1. Technical Field
The present disclosure relates generally to surgical instruments, and more specifically to quick connect interfaces used to connect a shaft of a replaceable tool to a drive mechanism.
2. Background Information
Quick connect interfaces (or simply “quick connects”) are widely used in surgical instruments to connect a shaft of a replaceable tool, such as a bit, to a drive mechanism, such as a ratcheting or non-ratcheting handle or a motor-operated drive. These surgical instruments may be used to perform a variety of surgical tasks, including drilling, reaming, tapping, placement of bone screws, assembly of spinal constructs, and the like. One common type of quick connect interface that may be employed is an Association for Osteosynthesis (AO)-style quick connect interface, typically referred to simply as an “AO quick connect interface”. Such an interface may be used with a wide variety of different types of replaceable tools, as well as different drive mechanisms.

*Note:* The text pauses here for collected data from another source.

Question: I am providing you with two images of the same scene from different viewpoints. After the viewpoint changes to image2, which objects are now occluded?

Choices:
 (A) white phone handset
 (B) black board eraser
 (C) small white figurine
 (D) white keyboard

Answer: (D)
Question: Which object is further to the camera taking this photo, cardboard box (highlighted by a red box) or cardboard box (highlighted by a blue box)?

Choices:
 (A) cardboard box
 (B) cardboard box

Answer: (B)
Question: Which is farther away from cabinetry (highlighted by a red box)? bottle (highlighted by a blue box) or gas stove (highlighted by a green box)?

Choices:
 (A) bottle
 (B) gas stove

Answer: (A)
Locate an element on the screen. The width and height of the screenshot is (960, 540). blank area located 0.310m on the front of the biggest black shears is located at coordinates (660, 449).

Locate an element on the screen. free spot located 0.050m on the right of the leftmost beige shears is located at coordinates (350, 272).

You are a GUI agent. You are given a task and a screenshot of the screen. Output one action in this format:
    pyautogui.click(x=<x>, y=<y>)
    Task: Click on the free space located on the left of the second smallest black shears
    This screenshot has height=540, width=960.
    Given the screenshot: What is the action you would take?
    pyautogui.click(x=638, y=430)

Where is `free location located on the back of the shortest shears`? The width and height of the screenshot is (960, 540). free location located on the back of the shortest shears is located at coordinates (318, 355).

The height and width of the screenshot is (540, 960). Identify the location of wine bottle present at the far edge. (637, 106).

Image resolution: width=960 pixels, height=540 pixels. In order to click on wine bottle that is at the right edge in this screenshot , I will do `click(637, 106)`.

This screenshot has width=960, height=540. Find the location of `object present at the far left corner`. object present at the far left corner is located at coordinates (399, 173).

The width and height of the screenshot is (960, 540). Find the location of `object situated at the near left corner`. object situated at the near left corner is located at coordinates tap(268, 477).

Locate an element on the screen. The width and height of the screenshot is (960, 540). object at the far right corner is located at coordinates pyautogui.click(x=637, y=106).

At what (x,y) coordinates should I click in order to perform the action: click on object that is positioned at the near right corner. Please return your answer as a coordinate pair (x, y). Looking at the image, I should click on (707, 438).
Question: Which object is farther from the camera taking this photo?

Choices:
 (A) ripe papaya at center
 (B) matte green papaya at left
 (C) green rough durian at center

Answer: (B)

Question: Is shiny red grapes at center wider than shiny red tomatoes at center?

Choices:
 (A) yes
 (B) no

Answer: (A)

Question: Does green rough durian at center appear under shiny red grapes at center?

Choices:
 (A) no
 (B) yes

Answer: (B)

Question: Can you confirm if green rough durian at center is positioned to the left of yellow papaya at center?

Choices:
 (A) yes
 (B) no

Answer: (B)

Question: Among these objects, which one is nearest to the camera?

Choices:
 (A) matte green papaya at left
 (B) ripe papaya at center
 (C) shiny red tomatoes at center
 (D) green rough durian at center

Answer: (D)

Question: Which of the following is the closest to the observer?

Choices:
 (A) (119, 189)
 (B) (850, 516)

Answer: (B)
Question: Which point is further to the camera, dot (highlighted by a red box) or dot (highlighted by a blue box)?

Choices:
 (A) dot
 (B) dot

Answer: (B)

A typical AO quick connect interface is configured to receive an end of a shaft having a D-shaped profile. A flat portion defined by the D-shaped profile of engages another flat portion (referred to herein as the “AO flat”) formed in an inner cavity of the AO quick connect interface. This engagement prevents rotation of the shaft with respect to the interface. The shaft may be retained in the interface by the operation of ball bearings. Two ball bearings are generally positioned radially about a central axis of the interface, about 180 degrees apart. The ball bearings may engage a groove formed in the end of the shaft. The ball bearings are often held by a substantially straight walled portion of the sleeve.
While such an arrangement may prevent removal of a replaceable tool, it may not hold the tool very securely. There is often substantial axial and lateral play. There may be minor variations in the shaft of replaceable tools, such that diameters of the groove may vary from one replaceable tool to the next. However, ball bearings positioned radially about 180 degrees apart, and held by straight walled portions, cannot effectively adapt to such variation. This may results in each replaceable tool fitting differently. In some cases, the fit may result in excessive amounts of play, such that the surgical instrument has a generally “sloppy” feel. This feel may be unsettling to a surgeon trying to perform a delicate surgical procedure.
Further, such an arrangement may be costly to manufacture to precise tolerances. To maintain the body of the interface as a single component, and avoid openings that would compromise function, one typically must access the region where the AO flat is to be formed through the inner cavity. With many designs, this requires the use of wire-electrical discharge-machining (wire-EDM) in the manufacturing process. While wire-EDM is capable of this type of work to very precise tolerances, it is generally a costly process, and therefore may not be suitable for low-cost instruments. Previous attempts to avoid the use of wire-EDM have generally involved multi-piece bodies that have introduced other issues, for example, have introduced unwanted play.
Accordingly, there is a need for an improved quick connect interface.